### Task inputs

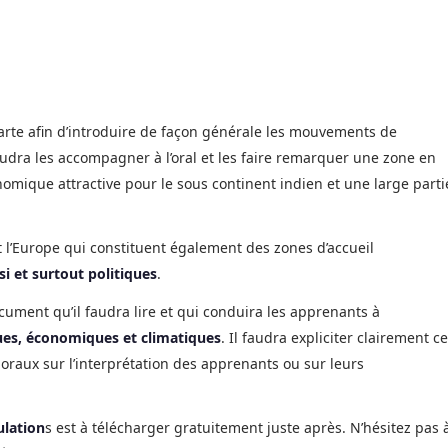
e carte afin d’introduire de façon générale les mouvements de
udra les accompagner à l’oral et les faire remarquer une zone en
nomique attractive pour le sous continent indien et une large parti
t l’Europe qui constituent également des zones d’accueil
 et surtout politiques
.
cument qu’il faudra lire et qui conduira les apprenants à
ues, économiques et climatiques
. Il faudra expliciter clairement c
oraux sur l’interprétation des apprenants ou sur leurs
ulation
s est à télécharger gratuitement juste après. N’hésitez pas 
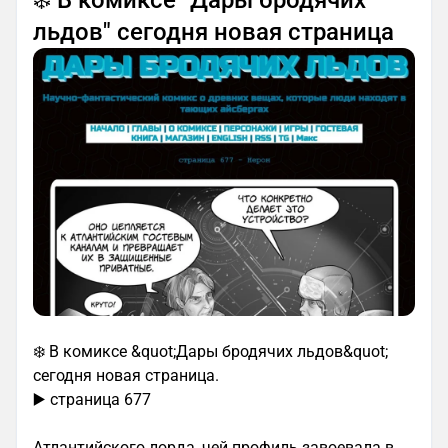
льдов" сегодня новая страница
❄️ В комиксе &quot;Дары бродячих льдов&quot;
сегодня новая страница.
▶️ страница 677
Атлантийского лорда, чей профиль завоевала в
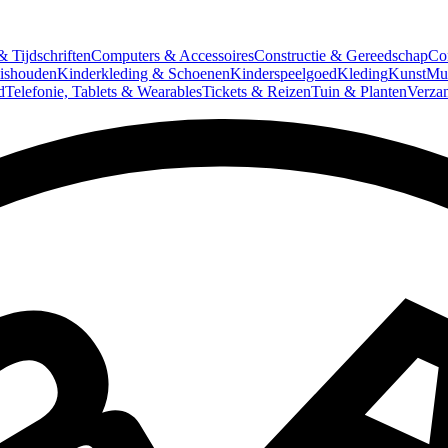
 Tijdschriften
Computers & Accessoires
Constructie & Gereedschap
Co
ishouden
Kinderkleding & Schoenen
Kinderspeelgoed
Kleding
Kunst
Mun
d
Telefonie, Tablets & Wearables
Tickets & Reizen
Tuin & Planten
Verza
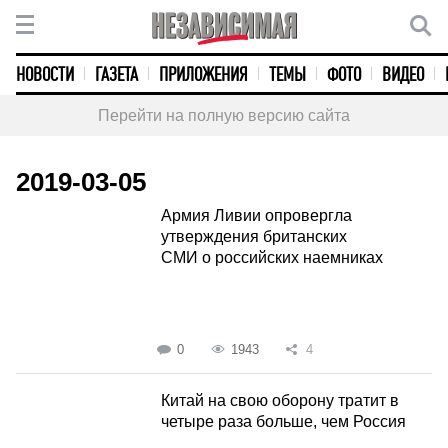
НОВОСТИ
ГАЗЕТА
ПРИЛОЖЕНИЯ
ТЕМЫ
ФОТО
ВИДЕО
Перейти на полную версию сайта
2019-03-05
Армия Ливии опровергла
утверждения британских
СМИ о российских наемниках
0
1943
4
Китай на свою оборону тратит в
четыре раза больше, чем Россия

######

* Exercise brief *
All of the material should be written out again exactly, apart from the pictures.

* Expected answer *
e carte afin d’introduire de façon générale les mouvements de
udra les accompagner à l’oral et les faire remarquer une zone en
nomique attractive pour le sous continent indien et une large parti
t l’Europe qui constituent également des zones d’accueil
 et surtout politiques
.
cument qu’il faudra lire et qui conduira les apprenants à
ues, économiques et climatiques
. Il faudra expliciter clairement c
oraux sur l’interprétation des apprenants ou sur leurs
ulation
s est à télécharger gratuitement juste après. N’hésitez pas 
льдов" сегодня новая страница
❄️ В комиксе &quot;Дары бродячих льдов&quot;
сегодня новая страница.
▶️ страница 677
Атлантийского лорда, чей профиль завоевала в
 Tijdschriften
Computers & Accessoires
Constructie & Gereedschap
Co
ishouden
Kinderkleding & Schoenen
Kinderspeelgoed
Kleding
Kunst
Mun
d
Telefonie, Tablets & Wearables
Tickets & Reizen
Tuin & Planten
Verza
НОВОСТИ
ГАЗЕТА
ПРИЛОЖЕНИЯ
ТЕМЫ
ФОТО
ВИДЕО
Перейти на полную версию сайта
2019-03-05
Армия Ливии опровергла
утверждения британских
СМИ о российских наемниках
0
1943
4
Китай на свою оборону тратит в
четыре раза больше, чем Россия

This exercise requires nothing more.